Spanish companies are about to withdraw from Cuba
The “desert” effect that the Cuban tourism industry already has is not new, it has been happening since the post-pandemic stage began. Workers in the sector have expressed that the most attractive sun and beach tourist center in the country, the jewel in the island’s tourist crown—Varadero—has long been a ghost town.
Spanish companies are about to withdraw from Cuba. Its continued losses for several years in a row foreshadow this. The Meliá chain had losses of four million euros in 2024 in the Cuban market. In the first quarter of 2025, the company’s losses on the Island reached five million euros. The recent announcement of the lack of fuel to serve airplanes led to the closure of several Meliá hotels. This year has already started with million-dollar losses for the company.
The domino effect of the abrupt drop in Canadian tourism due to the suspension of flights by its four main airlines will cause the occupancy rate of Meliá and the other Spanish hotel chains on the Island to plummet.
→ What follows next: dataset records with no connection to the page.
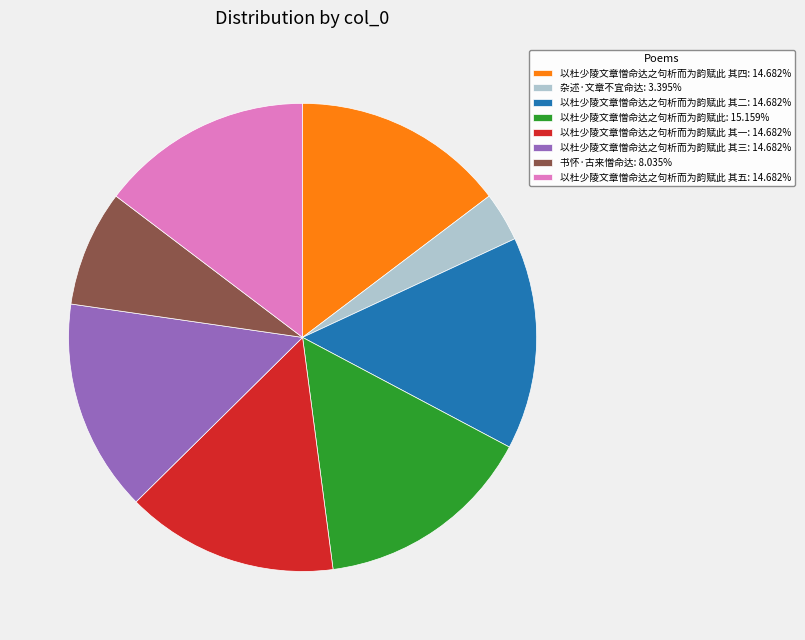

Is 以杜少陵文章憎命达之句析而为韵赋此 其三: 14.682% the majority of the pie?

No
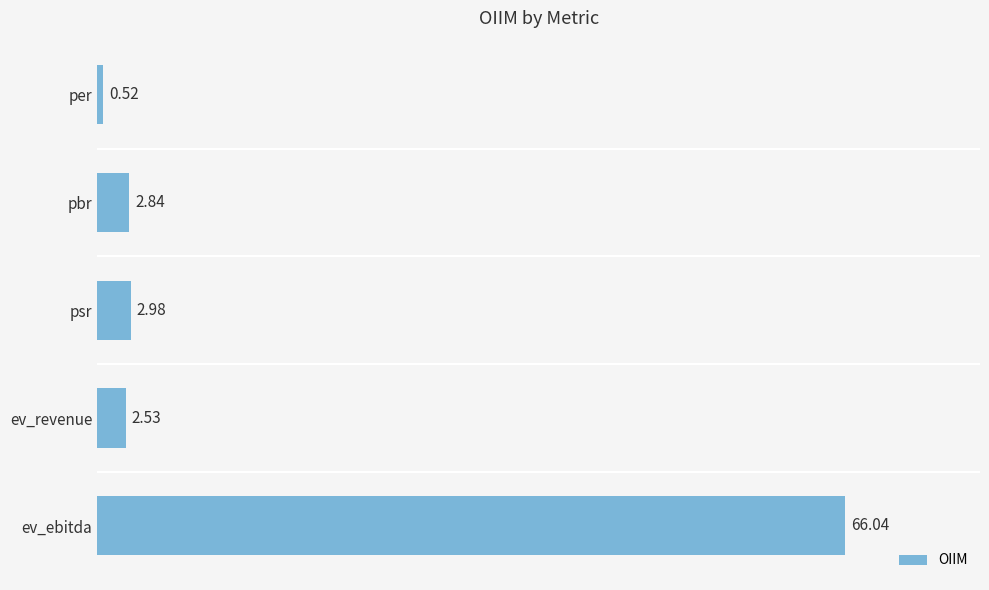

How many data points are above 2?

4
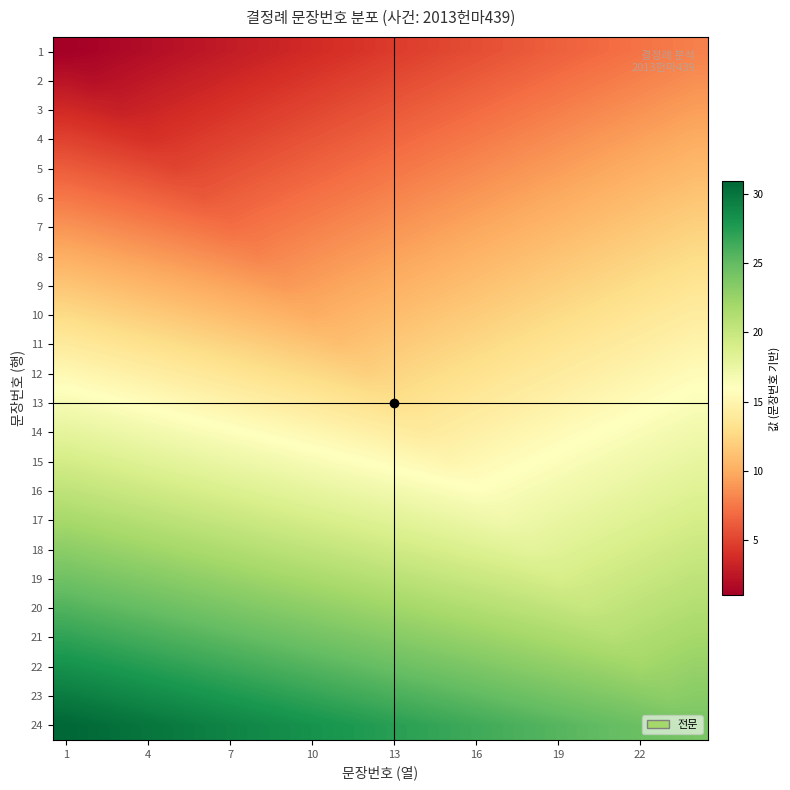

Which category has the lowest value across all series?

1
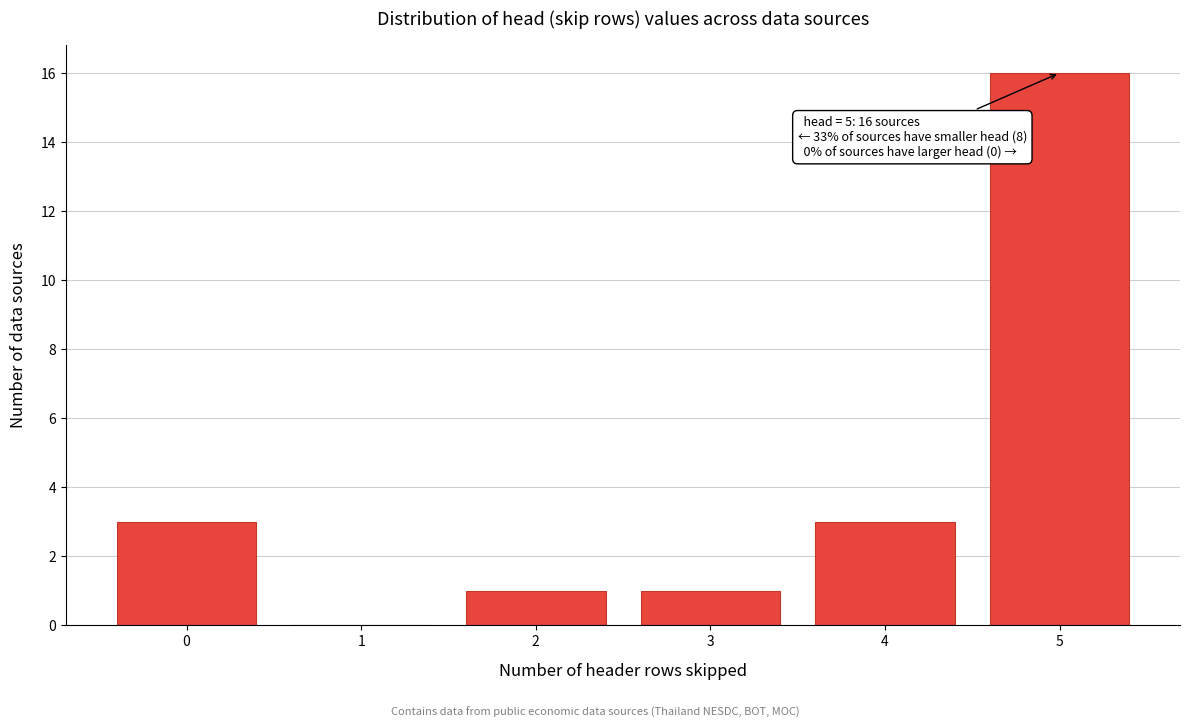

Reading left to right, extract all data points from this chart.

0=3	1=0	2=1	3=1	4=3	5=16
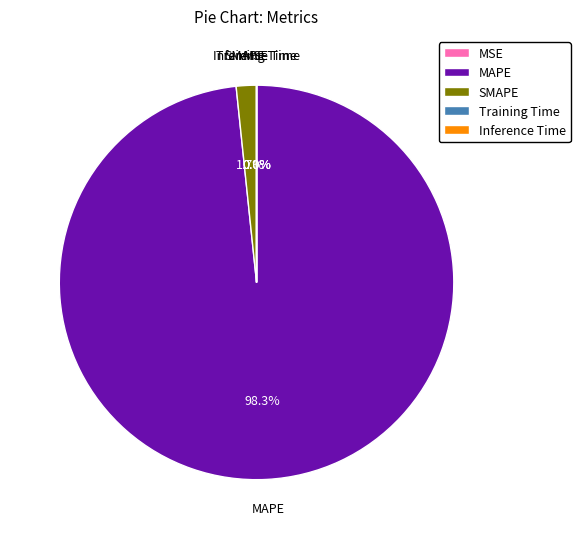

Combined, do MAPE and SMAPE account for over 50%?

Yes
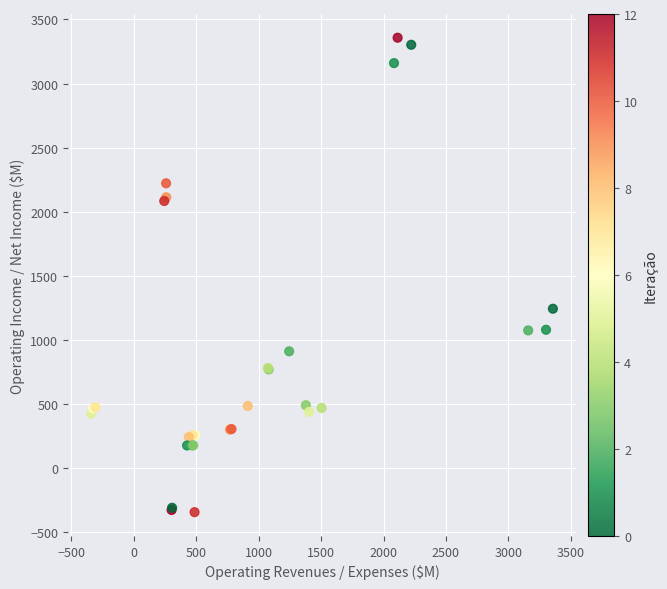

What Y value in the scatter plot is closest to 1507?

1244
Therefore, it is highly probable that in the short term more hotels will close under their administration and there is even the possibility that they will completely close their operations due to the insolvency of the business if this situation is not resolved in the coming weeks.
Under these conditions it is impossible to attract tourists to Cuba. The collapse of the Cuban tourism industry is an irreversible fact. This is corroborated by the abrupt closure of dozens of hotels due to lack of fuel and lack of tourists. The country has lost its attractiveness as a tourist market. The economic crisis, the collapse of the energy matrix and the health system have turned the country into a true hell.
The bet of investing billions of dollars in an industry that was in decline is taking its toll on the Cuban regime. Low hotel occupancy is the living sign of failure. The closure of tourist offices abroad and several hotels on the Island mark the beginning of the tourist paralysis.
This is, without a doubt, a hard blow for the Cuban regime in its final hour. Tourism, one of the few remaining financial bastions, is rapidly disappearing. Everything is collapsing. The breakup of the regime could occur at any time, it already seems inevitable.